**Textauszug**
::::

Der zweite Punkt betrifft die Massentierhaltung, wo Antibiotika in riesigen Mengen eingesetzt werden. Das ist in meinen Augen ein Verbrechen an der Menschheit. Weniger Fleisch essen und der Verzicht auf Fleisch aus der Massentierhaltung wären hier wichtige Maßnahmen. Billigfleisch und gleichzeitig über lange Zeit wirksame Antibiotika sind nicht möglich. Drittens muss durch entsprechende Hygienemaßnahmen in Krankenhäusern penibel darauf geachtet werden, dass sich bereits resistent gewordene Krankheitserreger nicht unter den PatientInnen ausbreiten.

uni:view: Und Viertens?
Wagner:
Viertens braucht es mehr Forschung. Für die Pharmaindustrie ist die Erforschung neuer Antibiotika nicht profitabel genug, da die Einnahmezeit dieser Medikamente meist nur ein bis zwei Wochen beträgt und die Krankheit dann besiegt ist. Hier sind also auch staatliche Stellen gefragt, die Antibiotikaforschung mitzufinanzieren, da diese Aufgabe von großer gesellschaftlicher Bedeutung ist. Es gibt Millionen unerforschter Bakterien in der Umwelt und viele dieser Mikroben produzieren noch unbekannte Antibiotika, um andere Mikroben zu bekämpfen. Wir müssen jetzt die Erforschung dieser unbekannten Mikroben intensivieren und aus ihnen neue Antibiotika isolieren, um auch in Zukunft wirksame Waffen gegen bakterielle Infektionskrankheiten zu haben!

::::

**Angezeigte Einträge**
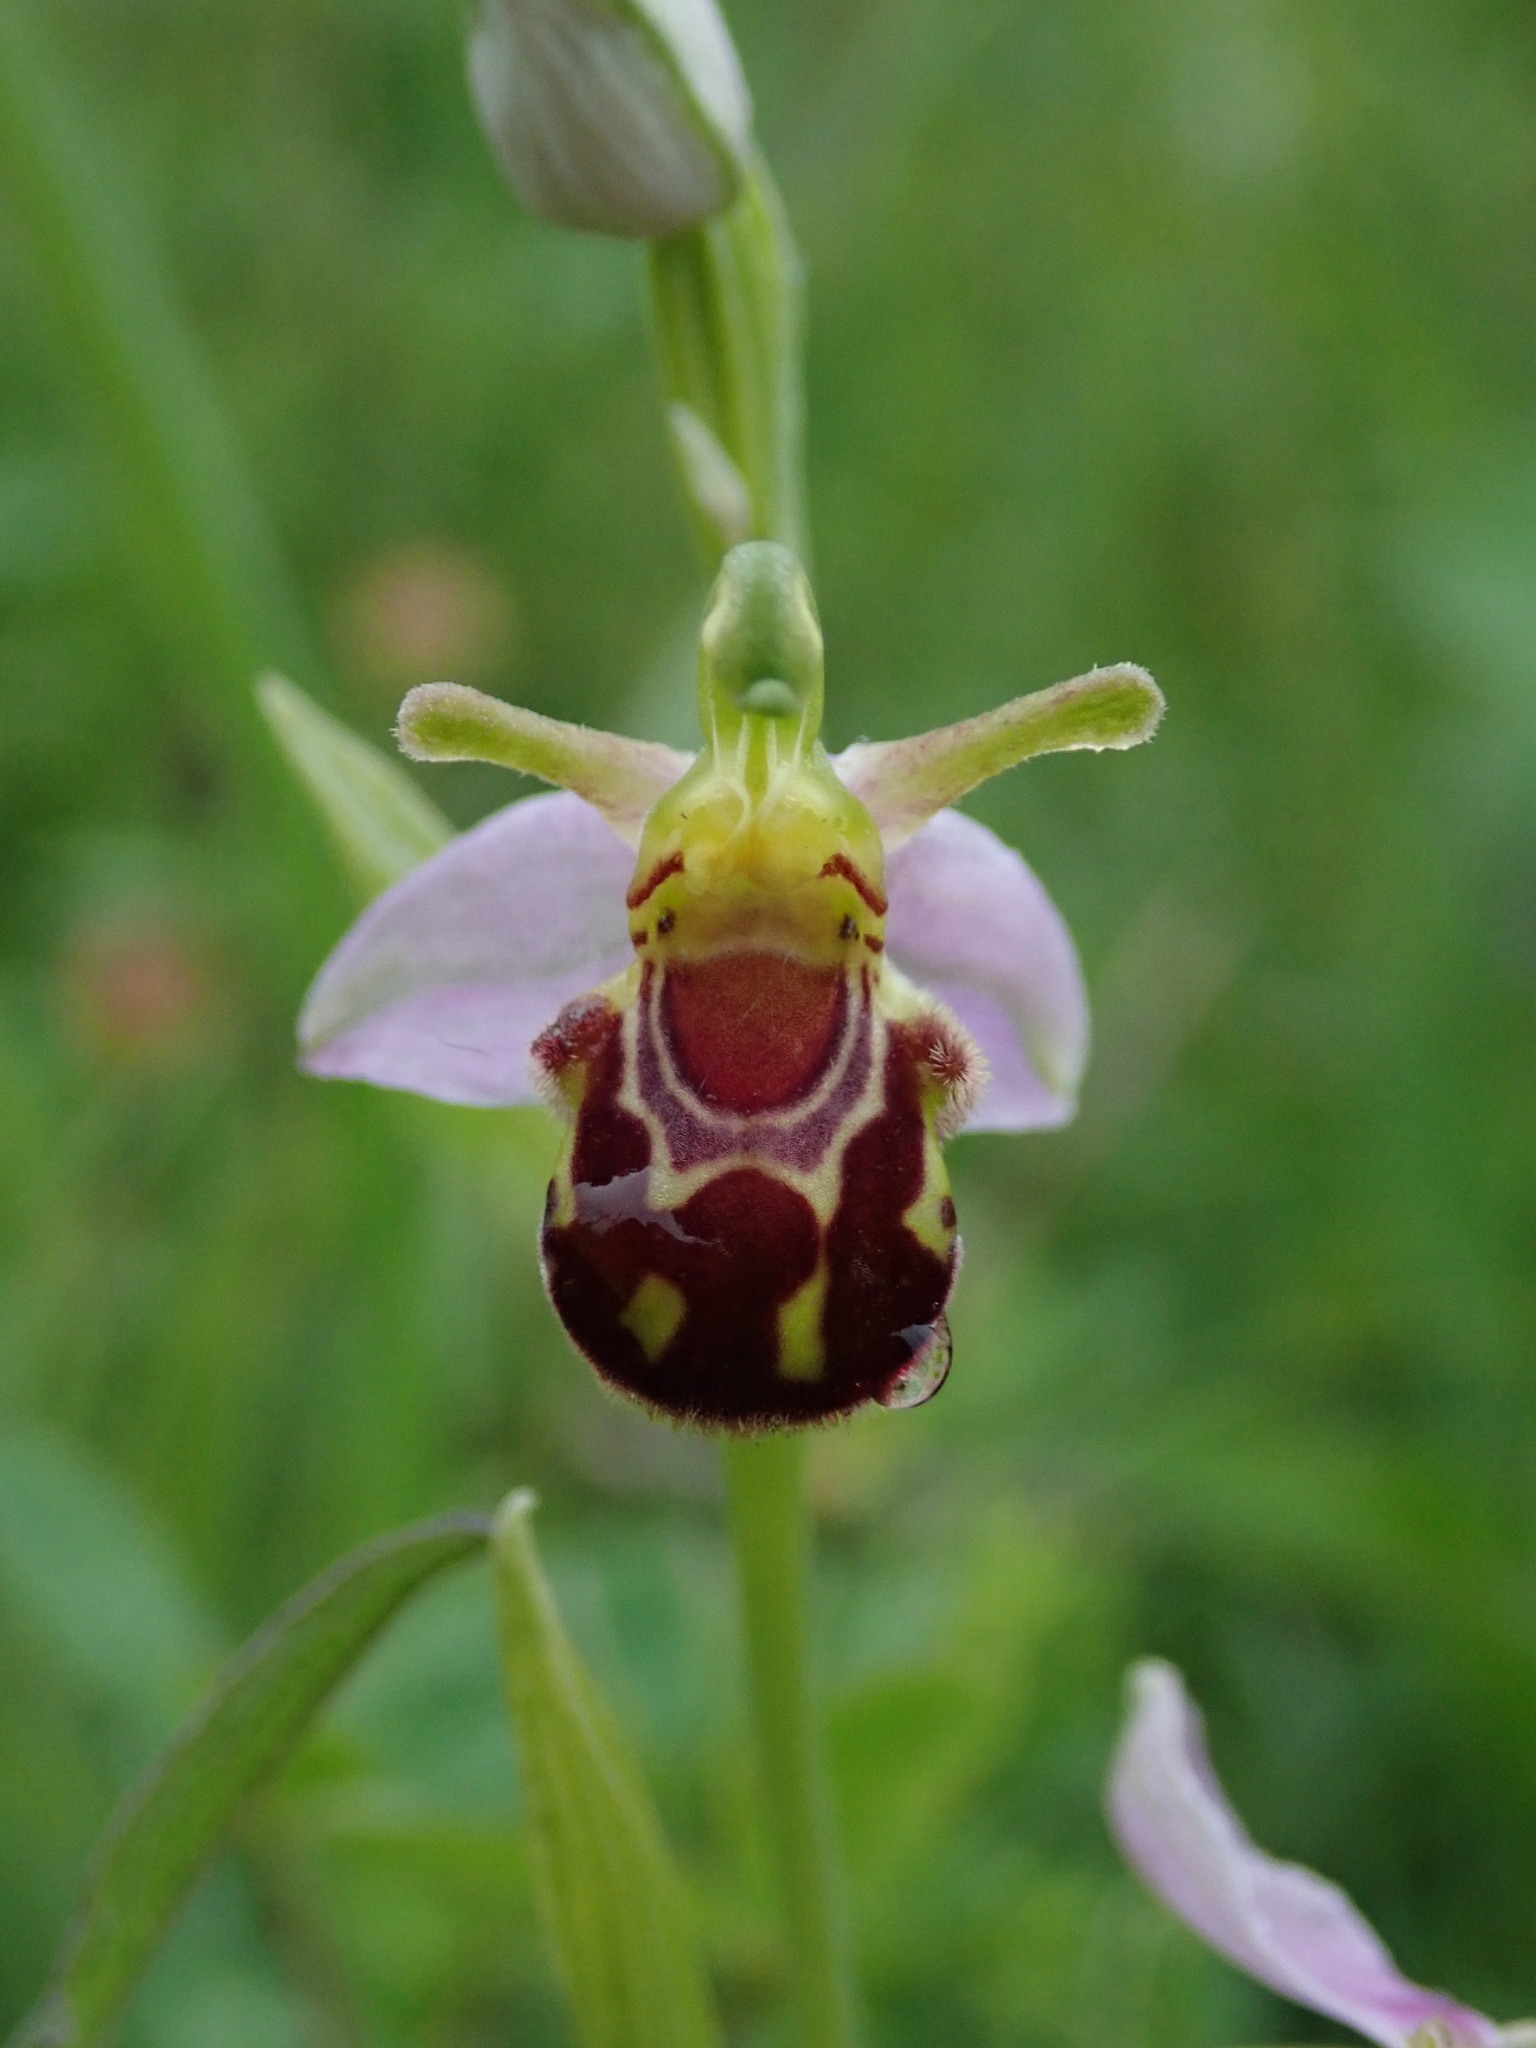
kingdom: Plantae
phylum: Tracheophyta
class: Liliopsida
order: Asparagales
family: Orchidaceae
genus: Ophrys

::::

**Arbeitsanweisung**
Geben Sie den Textauszug ab der Stelle mit "uni:view: Und Viertens?" wieder und enden Sie nach "Infektionskrankheiten zu haben!". Tauschen Sie dabei "Pharmaindustrie" gegen "Arzneimittelbranche" aus.

**Antwort**
uni:view: Und Viertens?
Wagner:
Viertens braucht es mehr Forschung. Für die Arzneimittelbranche ist die Erforschung neuer Antibiotika nicht profitabel genug, da die Einnahmezeit dieser Medikamente meist nur ein bis zwei Wochen beträgt und die Krankheit dann besiegt ist. Hier sind also auch staatliche Stellen gefragt, die Antibiotikaforschung mitzufinanzieren, da diese Aufgabe von großer gesellschaftlicher Bedeutung ist. Es gibt Millionen unerforschter Bakterien in der Umwelt und viele dieser Mikroben produzieren noch unbekannte Antibiotika, um andere Mikroben zu bekämpfen. Wir müssen jetzt die Erforschung dieser unbekannten Mikroben intensivieren und aus ihnen neue Antibiotika isolieren, um auch in Zukunft wirksame Waffen gegen bakterielle Infektionskrankheiten zu haben!